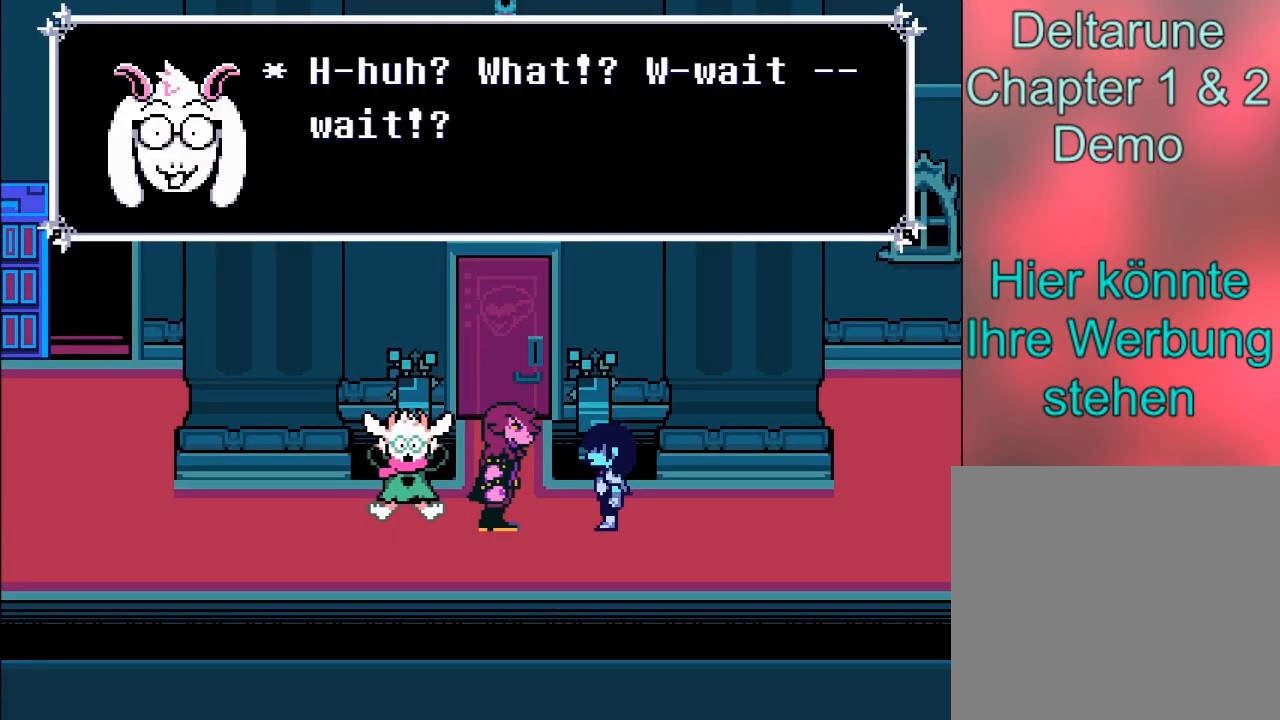
{"buttons": [], "left_stick": "center", "events": []}
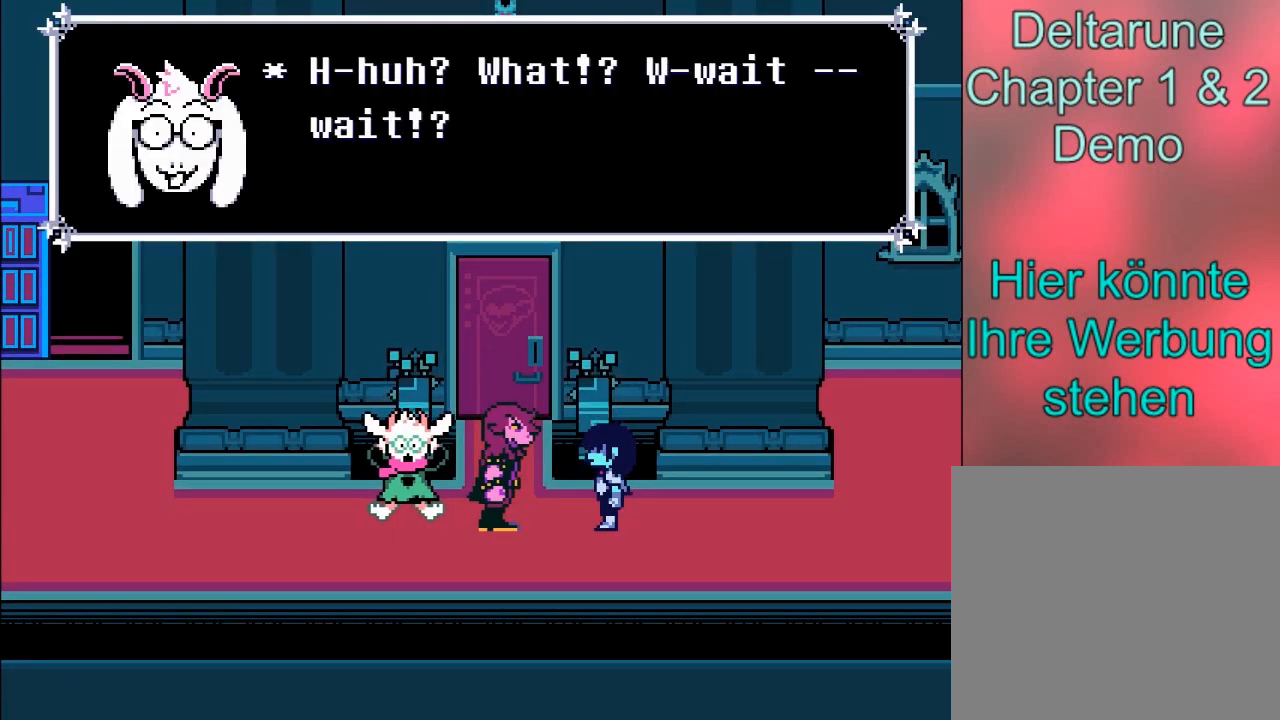
{"buttons": [], "left_stick": "center", "events": [[67, "A", "down"], [301, "A", "up"]]}
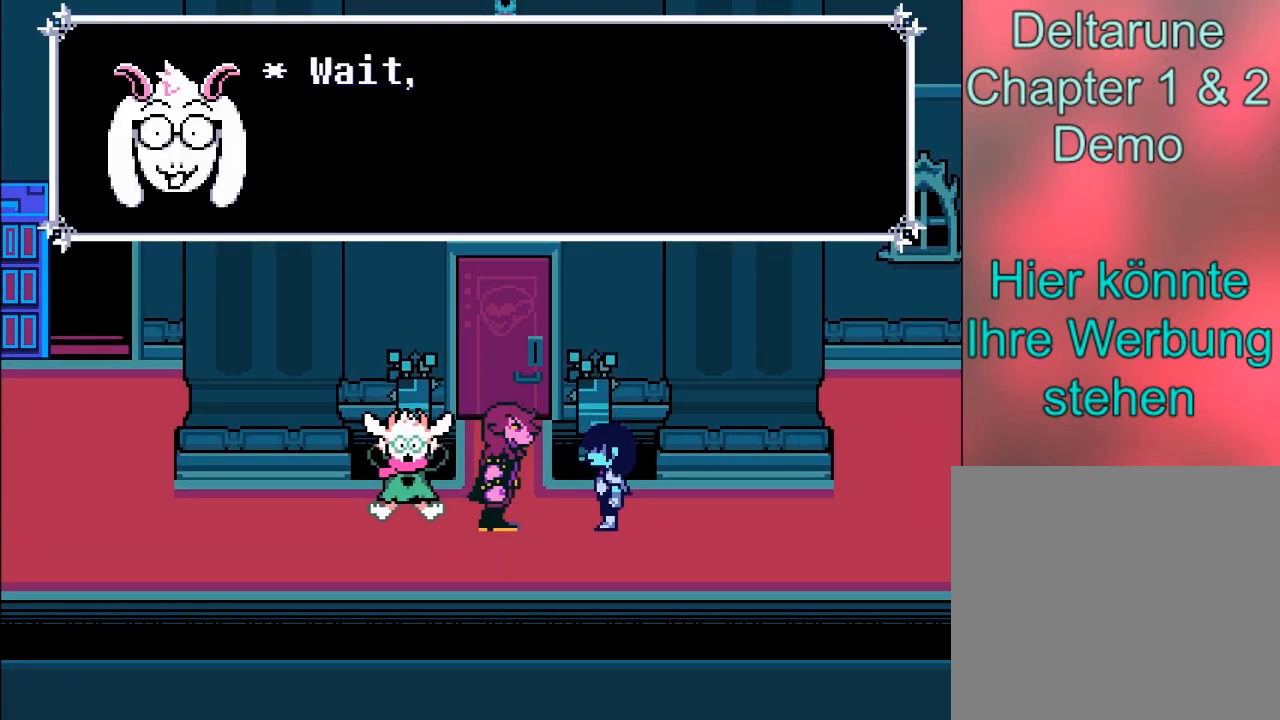
{"buttons": [], "left_stick": "center", "events": [[100, "B", "down"], [300, "B", "up"]]}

- _WORK INSTRUCTIONS_
The expected output is the full data above, reproduced exactly with no images.

- _OUTPUT OF THE EXERCISE_
{"buttons": [], "left_stick": "center", "events": []}
{"buttons": [], "left_stick": "center", "events": [[67, "A", "down"], [301, "A", "up"]]}
{"buttons": [], "left_stick": "center", "events": [[100, "B", "down"], [300, "B", "up"]]}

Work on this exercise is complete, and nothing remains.